10.2.4. Kasus konflik akibat factor-faktor lain
·         Konflik karena pelnggaran jadwal tanam dan pola tanam.
            Perselisihan yang disebabkan karena adanya pelanggaran jadwal tanam pernah terjadi, seperti di Subak Tangkub II, sekitar bulan juli 1984 ada seorang anggota tempek dari subak bersangkutan menanam padi lebih awal dari waktu yang telah ditentukan subak.
            Kasus lainnya juga pernah terjadi di beberapa subak yaitu Subak Benana, Di subak Selat dan Subak Pering yang termasuk lingkungan wilayah pasedahan Yeh Pakerisan Teben, Gianyar.

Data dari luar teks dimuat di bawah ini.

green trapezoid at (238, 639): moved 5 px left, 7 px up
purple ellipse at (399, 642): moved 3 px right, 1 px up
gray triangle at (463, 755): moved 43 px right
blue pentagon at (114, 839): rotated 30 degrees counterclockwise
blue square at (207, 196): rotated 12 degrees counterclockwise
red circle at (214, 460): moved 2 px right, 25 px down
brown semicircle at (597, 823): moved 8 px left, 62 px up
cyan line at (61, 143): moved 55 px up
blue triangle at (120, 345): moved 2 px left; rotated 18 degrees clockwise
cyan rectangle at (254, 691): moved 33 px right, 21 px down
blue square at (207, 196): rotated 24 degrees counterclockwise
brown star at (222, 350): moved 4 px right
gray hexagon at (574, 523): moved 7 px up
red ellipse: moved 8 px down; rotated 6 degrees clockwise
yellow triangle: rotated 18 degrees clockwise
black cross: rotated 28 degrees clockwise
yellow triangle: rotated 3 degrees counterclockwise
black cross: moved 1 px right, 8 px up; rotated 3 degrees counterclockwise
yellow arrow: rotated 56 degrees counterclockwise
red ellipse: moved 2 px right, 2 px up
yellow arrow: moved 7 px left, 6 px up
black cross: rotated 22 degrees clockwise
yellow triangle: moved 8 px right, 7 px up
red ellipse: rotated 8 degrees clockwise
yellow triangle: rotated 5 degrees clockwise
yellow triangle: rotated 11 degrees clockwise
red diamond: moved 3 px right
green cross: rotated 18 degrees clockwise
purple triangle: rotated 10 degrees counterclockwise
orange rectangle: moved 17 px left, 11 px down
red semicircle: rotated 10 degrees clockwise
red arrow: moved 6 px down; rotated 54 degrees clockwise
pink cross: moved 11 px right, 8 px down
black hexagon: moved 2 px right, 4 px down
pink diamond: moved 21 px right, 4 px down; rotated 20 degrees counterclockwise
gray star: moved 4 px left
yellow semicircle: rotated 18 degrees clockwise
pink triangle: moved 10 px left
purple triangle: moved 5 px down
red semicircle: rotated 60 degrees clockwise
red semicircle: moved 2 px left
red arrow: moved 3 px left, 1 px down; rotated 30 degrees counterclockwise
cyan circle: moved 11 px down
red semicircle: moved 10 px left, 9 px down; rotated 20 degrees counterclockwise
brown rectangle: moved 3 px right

·         Konflik akibat adanya pencemaran air irigasi
            Kasus –kasus konflik akibat pencemaran air irigasi, umumnya sering terjadi di subak-subak yang letaknya berdekatan dengan wilayah pemukiman. Misalnya, beberapa subak di daerah Tabanan mengalami pencemaran air irigasi akibat kotoran ayam dan babi. Pembuangan sampah sembarangan oleh penduduk dapat mengakibatkan drainase dan merugikan petani.
·         Konflik akibat lemahnya koordinasi antarinstansi
            Kasus konflik karena tidak jelas wewenang perizinan pemanfaatan air serta lemahnya koordinasi antarinstansi yang menangani masalah sumberdaya air terjadi di daerah Grokgak, Buleleng Barat. Subak-subak yang mengambil air dari Bendung Grokgak di sungai Sabha mengeluh bahwa air dari bending ini mengecil akibat mata air di hulu bending di manfaatkan oleh masyarakat luar organisasi subak.
·         Konflik karena adanya kecemburuan sosial
            Sawah-sawah berteras memberikan pemandangan yang sangat indah sehingga menjadi daya tarik wisatawan dari mancanegara. Tetapi kondisi ini telah menciptakan kecemburuan social di kalangan petani pemilik sawah-sawh tersebut. Mereka menganggap bahwa mereka telah dijadikan “Sapi perahan” oleh pelaku-pelaku pariwisata.
            Kasus ini terjadi di Desa Tegallalang, tidak jauh dari Ubud, terdapat pemandangan sawah yang berteras. Sering turis datang ketempat ini dengan diantar oleh pemandu wisata. Kekecawaan petani didaerah ini atas “ketidakadilan” industry pariwisata dilampiaskan dengan cara memasang atap seng dibeberapa titik areal persawahan. Tentu saja hal ini membuat para turis tidak bisa menikmati keindahan sawah berteras tersebut.